# AIM
Copy out the rows word for word, from the beginning of the rows through the line that contains "list Для хранения".

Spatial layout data
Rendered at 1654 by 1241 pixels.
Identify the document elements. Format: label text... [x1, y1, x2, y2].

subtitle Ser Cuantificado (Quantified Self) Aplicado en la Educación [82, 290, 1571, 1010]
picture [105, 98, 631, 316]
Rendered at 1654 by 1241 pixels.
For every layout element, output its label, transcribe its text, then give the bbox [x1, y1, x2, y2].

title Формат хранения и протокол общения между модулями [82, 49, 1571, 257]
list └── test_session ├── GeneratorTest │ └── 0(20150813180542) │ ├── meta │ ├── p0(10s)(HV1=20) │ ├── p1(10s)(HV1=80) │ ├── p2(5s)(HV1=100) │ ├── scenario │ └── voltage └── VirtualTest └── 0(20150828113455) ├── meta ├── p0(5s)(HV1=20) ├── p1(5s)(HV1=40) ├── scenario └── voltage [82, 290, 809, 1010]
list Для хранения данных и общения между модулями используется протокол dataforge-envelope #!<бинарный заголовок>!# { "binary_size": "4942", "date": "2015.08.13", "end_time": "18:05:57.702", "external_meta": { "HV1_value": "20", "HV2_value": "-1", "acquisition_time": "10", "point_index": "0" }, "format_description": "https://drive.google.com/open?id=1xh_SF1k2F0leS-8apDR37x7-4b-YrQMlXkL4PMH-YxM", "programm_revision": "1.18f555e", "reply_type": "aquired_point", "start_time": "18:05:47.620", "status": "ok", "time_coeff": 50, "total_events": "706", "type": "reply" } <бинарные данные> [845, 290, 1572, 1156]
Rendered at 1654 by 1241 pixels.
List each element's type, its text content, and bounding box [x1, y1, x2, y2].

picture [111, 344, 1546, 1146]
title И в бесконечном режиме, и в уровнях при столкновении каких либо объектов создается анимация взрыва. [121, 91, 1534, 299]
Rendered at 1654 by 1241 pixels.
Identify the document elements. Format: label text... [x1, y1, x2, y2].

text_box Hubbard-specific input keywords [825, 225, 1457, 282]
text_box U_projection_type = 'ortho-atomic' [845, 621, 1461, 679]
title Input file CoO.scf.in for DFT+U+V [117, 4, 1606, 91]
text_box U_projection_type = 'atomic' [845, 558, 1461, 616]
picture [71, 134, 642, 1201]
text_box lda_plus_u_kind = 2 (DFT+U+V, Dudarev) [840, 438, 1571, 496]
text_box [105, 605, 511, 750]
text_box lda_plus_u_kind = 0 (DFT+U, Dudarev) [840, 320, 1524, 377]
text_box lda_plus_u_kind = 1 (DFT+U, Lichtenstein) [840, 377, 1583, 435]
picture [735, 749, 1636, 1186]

# COMPLETE RESPONSE
Rendered at 1654 by 1241 pixels.
Identify the document elements. Format: label text... [x1, y1, x2, y2].

subtitle Ser Cuantificado (Quantified Self) Aplicado en la Educación [82, 290, 1571, 1010]
picture [105, 98, 631, 316]
Rendered at 1654 by 1241 pixels.
For every layout element, output its label, transcribe its text, then give the bbox [x1, y1, x2, y2].

title Формат хранения и протокол общения между модулями [82, 49, 1571, 257]
list └── test_session ├── GeneratorTest │ └── 0(20150813180542) │ ├── meta │ ├── p0(10s)(HV1=20) │ ├── p1(10s)(HV1=80) │ ├── p2(5s)(HV1=100) │ ├── scenario │ └── voltage └── VirtualTest └── 0(20150828113455) ├── meta ├── p0(5s)(HV1=20) ├── p1(5s)(HV1=40) ├── scenario └── voltage [82, 290, 809, 1010]
list Для хранения данных и общения между модулями используется протокол dataforge-envelope #!<бинарный заголовок>!# { "binary_size": "4942", "date": "2015.08.13", "end_time": "18:05:57.702", "external_meta": { "HV1_value": "20", "HV2_value": "-1", "acquisition_time": "10", "point_index": "0" }, "format_description": "https://drive.google.com/open?id=1xh_SF1k2F0leS-8apDR37x7-4b-YrQMlXkL4PMH-YxM", "programm_revision": "1.18f555e", "reply_type": "aquired_point", "start_time": "18:05:47.620", "status": "ok", "time_coeff": 50, "total_events": "706", "type": "reply" } <бинарные данные> [845, 290, 1572, 1156]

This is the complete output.